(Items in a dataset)
+===+

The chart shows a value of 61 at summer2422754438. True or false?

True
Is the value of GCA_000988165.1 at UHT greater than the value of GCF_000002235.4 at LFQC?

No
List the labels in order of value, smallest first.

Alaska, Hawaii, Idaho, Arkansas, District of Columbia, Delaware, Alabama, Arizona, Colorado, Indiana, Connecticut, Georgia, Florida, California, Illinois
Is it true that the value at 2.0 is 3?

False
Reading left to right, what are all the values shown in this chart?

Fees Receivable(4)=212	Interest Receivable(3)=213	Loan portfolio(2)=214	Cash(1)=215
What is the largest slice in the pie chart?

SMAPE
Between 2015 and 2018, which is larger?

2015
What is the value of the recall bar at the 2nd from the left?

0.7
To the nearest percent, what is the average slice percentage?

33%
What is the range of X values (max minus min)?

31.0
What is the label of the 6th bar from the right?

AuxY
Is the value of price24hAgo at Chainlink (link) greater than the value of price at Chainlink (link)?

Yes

+===+

## Task description
Copy out every item above word for word, keeping each line as it appears.

## Exercise answer
The chart shows a value of 61 at summer2422754438. True or false?

True
Is the value of GCA_000988165.1 at UHT greater than the value of GCF_000002235.4 at LFQC?

No
List the labels in order of value, smallest first.

Alaska, Hawaii, Idaho, Arkansas, District of Columbia, Delaware, Alabama, Arizona, Colorado, Indiana, Connecticut, Georgia, Florida, California, Illinois
Is it true that the value at 2.0 is 3?

False
Reading left to right, what are all the values shown in this chart?

Fees Receivable(4)=212	Interest Receivable(3)=213	Loan portfolio(2)=214	Cash(1)=215
What is the largest slice in the pie chart?

SMAPE
Between 2015 and 2018, which is larger?

2015
What is the value of the recall bar at the 2nd from the left?

0.7
To the nearest percent, what is the average slice percentage?

33%
What is the range of X values (max minus min)?

31.0
What is the label of the 6th bar from the right?

AuxY
Is the value of price24hAgo at Chainlink (link) greater than the value of price at Chainlink (link)?

Yes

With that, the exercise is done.